Anne Morrow Lindbergh, Gift from the Sea, Part 2

II. Channeled Whelk

The shell in my hand is deserted. It once housed a whelk, a snail-like creature, and then temporarily, after the death of the first occupant, a little hermit crab, who has run away, leaving his tracks behind him like a delicate vine on the sand. He ran away, and left me his shell. It was once a protection to him. I turn the shell in my hand, gazing into the wide open door from which he made his exit. Had it become an encumbrance? Why did he run away? Did he hope to find a better home, a better mode of living? I too have run away, I realize, I have shed the shell of my life, for these few weeks of vacation.

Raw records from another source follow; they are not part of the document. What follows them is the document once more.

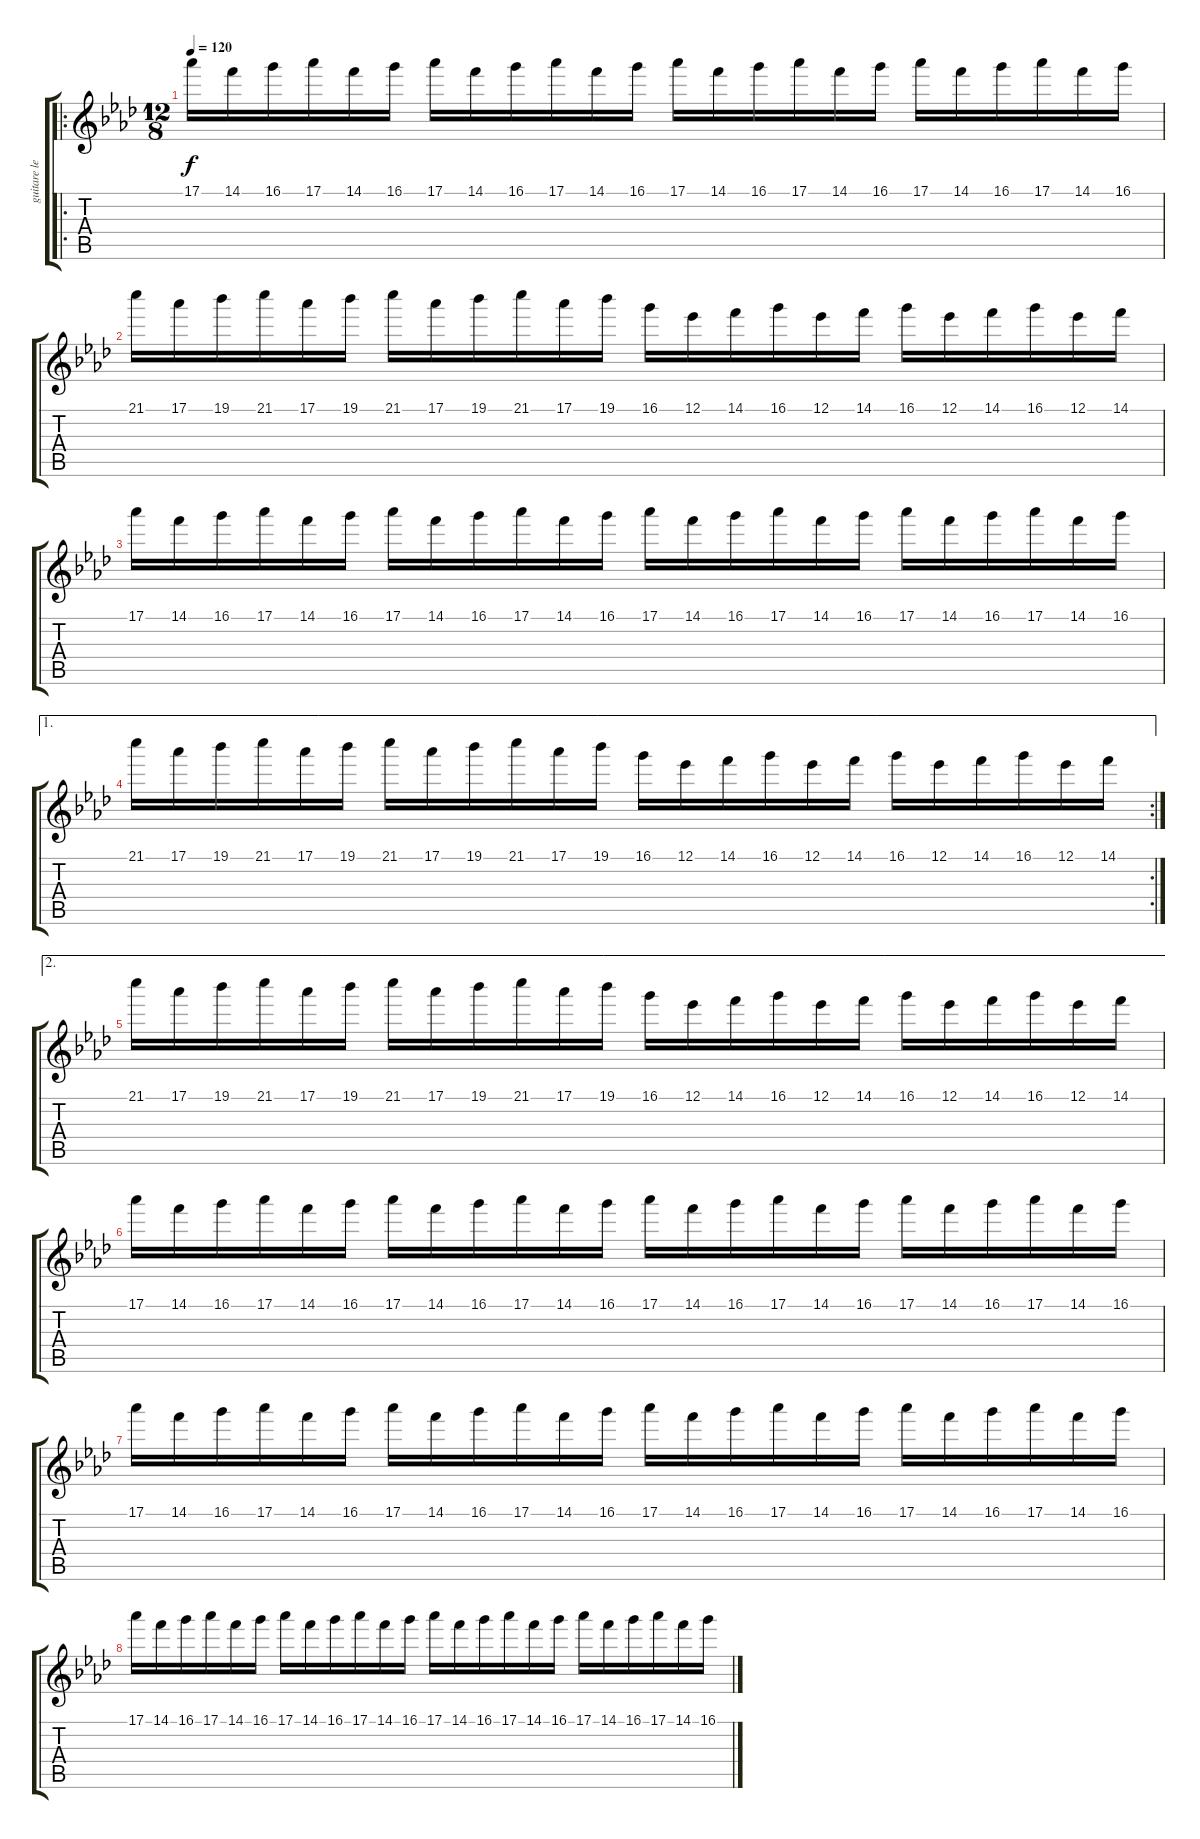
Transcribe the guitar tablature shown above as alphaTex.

\track ("guitare lead" "guitare le") {instrument distortionguitar}
\staff {score tabs}
\tuning (Eb4 Bb3 Gb3 Db3 Ab2 Eb2) {hide}
\ro
\ts (12 8)
\tempo 120
\clef g2
\ks fminor
17.1.16{dy f} 14.1.16 16.1.16 17.1.16 14.1.16 16.1.16 17.1.16 14.1.16 16.1.16 17.1.16 14.1.16 16.1.16 17.1.16 14.1.16 16.1.16 17.1.16 14.1.16 16.1.16 17.1.16 14.1.16 16.1.16 17.1.16 14.1.16 16.1.16 |
21.1.16 17.1.16 19.1.16 21.1.16 17.1.16 19.1.16 21.1.16 17.1.16 19.1.16 21.1.16 17.1.16 19.1.16 16.1.16 12.1.16 14.1.16 16.1.16 12.1.16 14.1.16 16.1.16 12.1.16 14.1.16 16.1.16 12.1.16 14.1.16 |
17.1.16 14.1.16 16.1.16 17.1.16 14.1.16 16.1.16 17.1.16 14.1.16 16.1.16 17.1.16 14.1.16 16.1.16 17.1.16 14.1.16 16.1.16 17.1.16 14.1.16 16.1.16 17.1.16 14.1.16 16.1.16 17.1.16 14.1.16 16.1.16 |
\ae 1
\rc 2
21.1.16 17.1.16 19.1.16 21.1.16 17.1.16 19.1.16 21.1.16 17.1.16 19.1.16 21.1.16 17.1.16 19.1.16 16.1.16 12.1.16 14.1.16 16.1.16 12.1.16 14.1.16 16.1.16 12.1.16 14.1.16 16.1.16 12.1.16 14.1.16 |
\ae 2
21.1.16 17.1.16 19.1.16 21.1.16 17.1.16 19.1.16 21.1.16 17.1.16 19.1.16 21.1.16 17.1.16 19.1.16 16.1.16 12.1.16 14.1.16 16.1.16 12.1.16 14.1.16 16.1.16 12.1.16 14.1.16 16.1.16 12.1.16 14.1.16 |
17.1.16{volume 6 instrument fx5brightness} 14.1.16 16.1.16 17.1.16 14.1.16 16.1.16 17.1.16 14.1.16 16.1.16 17.1.16 14.1.16 16.1.16 17.1.16 14.1.16 16.1.16 17.1.16 14.1.16 16.1.16 17.1.16 14.1.16 16.1.16 17.1.16 14.1.16 16.1.16 |
17.1.16 14.1.16 16.1.16 17.1.16 14.1.16 16.1.16 17.1.16 14.1.16 16.1.16 17.1.16 14.1.16 16.1.16 17.1.16 14.1.16 16.1.16 17.1.16 14.1.16 16.1.16 17.1.16 14.1.16 16.1.16 17.1.16 14.1.16 16.1.16 |
17.1.16 14.1.16 16.1.16 17.1.16 14.1.16 16.1.16 17.1.16 14.1.16 16.1.16 17.1.16 14.1.16 16.1.16 17.1.16 14.1.16 16.1.16 17.1.16 14.1.16 16.1.16 17.1.16 14.1.16 16.1.16 17.1.16 14.1.16 16.1.16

But his shell it is simple; it is bare, it is beautiful. Small, only the size of my thumb, its architecture is perfect, down to the finest detail. Its shape, swelling like a pear in the center, winds in a gentle spiral to the pointed apex. Its color, dull gold, is whitened by a wash of salt from the sea. Each whorl, each faint knob, each criss-cross vein in its egg-shell texture, is as clearly defined as on the day of creation. My eye follows with delight the outer circumference of that diminutive winding staircase up which this tenant used to travel.

My shell is not like this, I think. How untidy it has become! Blurred with moss, knobby with barnacles, its shape is hardly recognizable any more. Sure, it had a shape once. It has a shape still in my mind. What is the shape of my life?

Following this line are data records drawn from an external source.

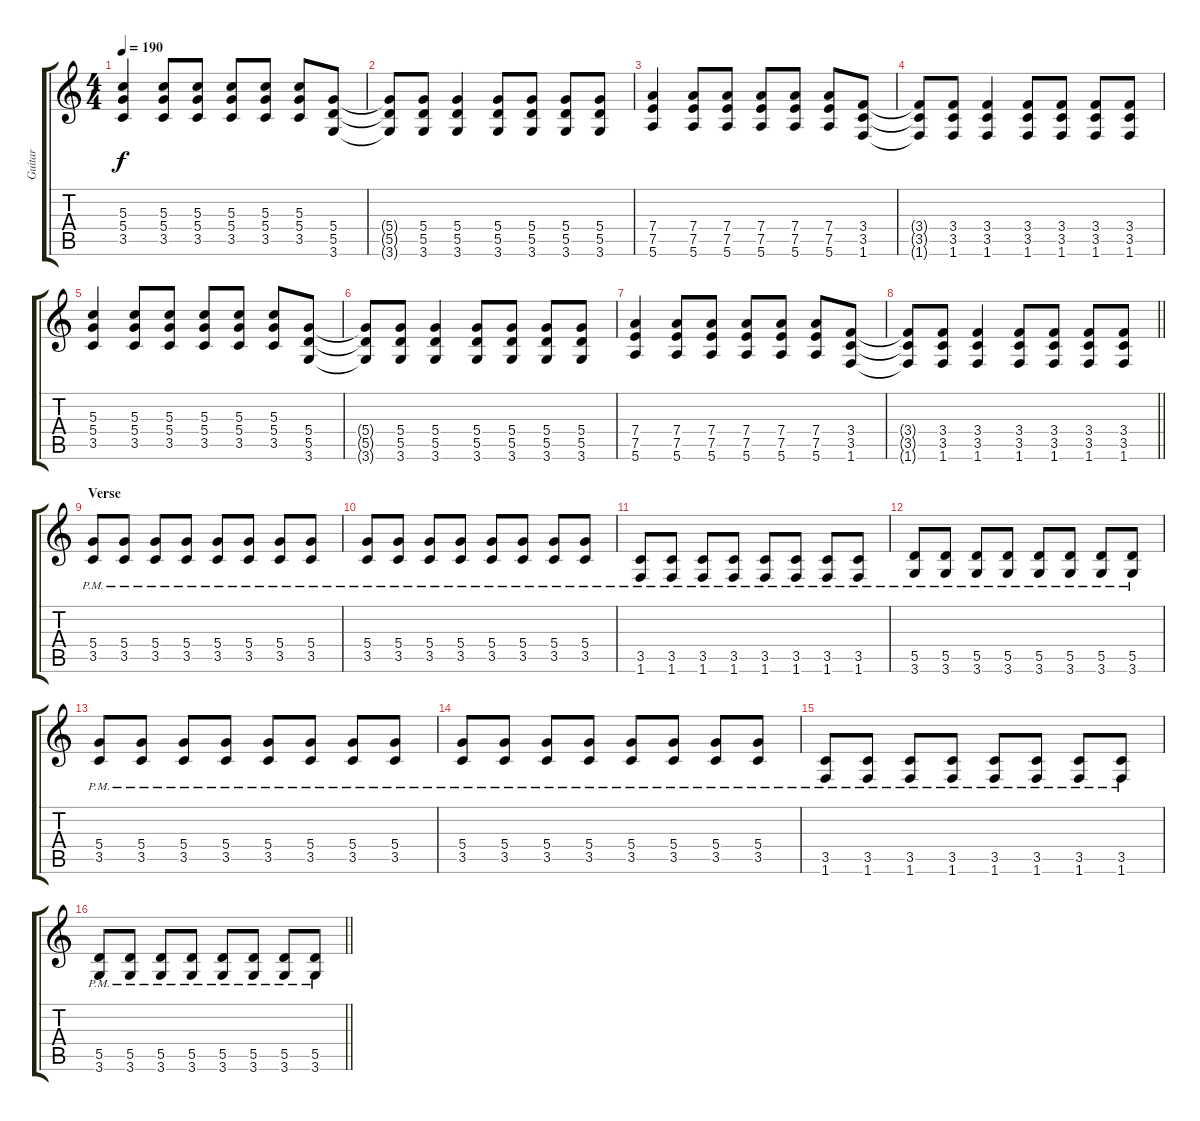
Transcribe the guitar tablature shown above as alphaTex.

\track ("Guitar" "Guitar") {instrument distortionguitar}
\staff {score tabs}
\tuning (E4 B3 G3 D3 A2 E2) {hide}
\ts (4 4)
\tempo 190
\clef g2
\ks c
(5.3 5.4 3.5).4{dy f} (5.3 5.4 3.5).8 (5.3 5.4 3.5).8 (5.3 5.4 3.5).8 (5.3 5.4 3.5).8 (5.3 5.4 3.5).8 (5.4 5.5 3.6).8 |
(5.4{t} 5.5{t} 3.6{t}).8 (5.4 5.5 3.6).8 (5.4 5.5 3.6).4 (5.4 5.5 3.6).8 (5.4 5.5 3.6).8 (5.4 5.5 3.6).8 (5.4 5.5 3.6).8 |
(7.4 7.5 5.6).4 (7.4 7.5 5.6).8 (7.4 7.5 5.6).8 (7.4 7.5 5.6).8 (7.4 7.5 5.6).8 (7.4 7.5 5.6).8 (3.4 3.5 1.6).8 |
(3.4{t} 3.5{t} 1.6{t}).8 (3.4 3.5 1.6).8 (3.4 3.5 1.6).4 (3.4 3.5 1.6).8 (3.4 3.5 1.6).8 (3.4 3.5 1.6).8 (3.4 3.5 1.6).8 |
(5.3 5.4 3.5).4 (5.3 5.4 3.5).8 (5.3 5.4 3.5).8 (5.3 5.4 3.5).8 (5.3 5.4 3.5).8 (5.3 5.4 3.5).8 (5.4 5.5 3.6).8 |
(5.4{t} 5.5{t} 3.6{t}).8 (5.4 5.5 3.6).8 (5.4 5.5 3.6).4 (5.4 5.5 3.6).8 (5.4 5.5 3.6).8 (5.4 5.5 3.6).8 (5.4 5.5 3.6).8 |
(7.4 7.5 5.6).4 (7.4 7.5 5.6).8 (7.4 7.5 5.6).8 (7.4 7.5 5.6).8 (7.4 7.5 5.6).8 (7.4 7.5 5.6).8 (3.4 3.5 1.6).8 |
\barLineRight lightlight
(3.4{t} 3.5{t} 1.6{t}).8 (3.4 3.5 1.6).8 (3.4 3.5 1.6).4 (3.4 3.5 1.6).8 (3.4 3.5 1.6).8 (3.4 3.5 1.6).8 (3.4 3.5 1.6).8 |
\section ("" "Verse")
(5.4{pm} 3.5{pm}).8 (5.4{pm} 3.5{pm}).8 (5.4{pm} 3.5{pm}).8 (5.4{pm} 3.5{pm}).8 (5.4{pm} 3.5{pm}).8 (5.4{pm} 3.5{pm}).8 (5.4{pm} 3.5{pm}).8 (5.4{pm} 3.5{pm}).8 |
(5.4{pm} 3.5{pm}).8 (5.4{pm} 3.5{pm}).8 (5.4{pm} 3.5{pm}).8 (5.4{pm} 3.5{pm}).8 (5.4{pm} 3.5{pm}).8 (5.4{pm} 3.5{pm}).8 (5.4{pm} 3.5{pm}).8 (5.4{pm} 3.5{pm}).8 |
(3.5{pm} 1.6{pm}).8 (3.5{pm} 1.6{pm}).8 (3.5{pm} 1.6{pm}).8 (3.5{pm} 1.6{pm}).8 (3.5{pm} 1.6{pm}).8 (3.5{pm} 1.6{pm}).8 (3.5{pm} 1.6{pm}).8 (3.5{pm} 1.6{pm}).8 |
(5.5{pm} 3.6{pm}).8 (5.5{pm} 3.6{pm}).8 (5.5{pm} 3.6{pm}).8 (5.5{pm} 3.6{pm}).8 (5.5{pm} 3.6{pm}).8 (5.5{pm} 3.6{pm}).8 (5.5{pm} 3.6{pm}).8 (5.5{pm} 3.6{pm}).8 |
(5.4{pm} 3.5{pm}).8 (5.4{pm} 3.5{pm}).8 (5.4{pm} 3.5{pm}).8 (5.4{pm} 3.5{pm}).8 (5.4{pm} 3.5{pm}).8 (5.4{pm} 3.5{pm}).8 (5.4{pm} 3.5{pm}).8 (5.4{pm} 3.5{pm}).8 |
(5.4{pm} 3.5{pm}).8 (5.4{pm} 3.5{pm}).8 (5.4{pm} 3.5{pm}).8 (5.4{pm} 3.5{pm}).8 (5.4{pm} 3.5{pm}).8 (5.4{pm} 3.5{pm}).8 (5.4{pm} 3.5{pm}).8 (5.4{pm} 3.5{pm}).8 |
(3.5{pm} 1.6{pm}).8 (3.5{pm} 1.6{pm}).8 (3.5{pm} 1.6{pm}).8 (3.5{pm} 1.6{pm}).8 (3.5{pm} 1.6{pm}).8 (3.5{pm} 1.6{pm}).8 (3.5{pm} 1.6{pm}).8 (3.5{pm} 1.6{pm}).8 |
\barLineRight lightlight
(5.5{pm} 3.6{pm}).8 (5.5{pm} 3.6{pm}).8 (5.5{pm} 3.6{pm}).8 (5.5{pm} 3.6{pm}).8 (5.5{pm} 3.6{pm}).8 (5.5{pm} 3.6{pm}).8 (5.5{pm} 3.6{pm}).8 (5.5{pm} 3.6{pm}).8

The shape of my life today starts with a family. I have a husband, five children and a home just beyond the suburbs of New York. I have also a craft, writing, and therefore work I want to pursue. The shape of my life is, of course, determined by many other things; my background and childhood, my mind and its education, my conscience and its pressures, my heart and its desires. I want to give and take from my children and husband, to share with friends and community, to carry out my obligations to man and to the world, as a woman, as an artist, as a citizen.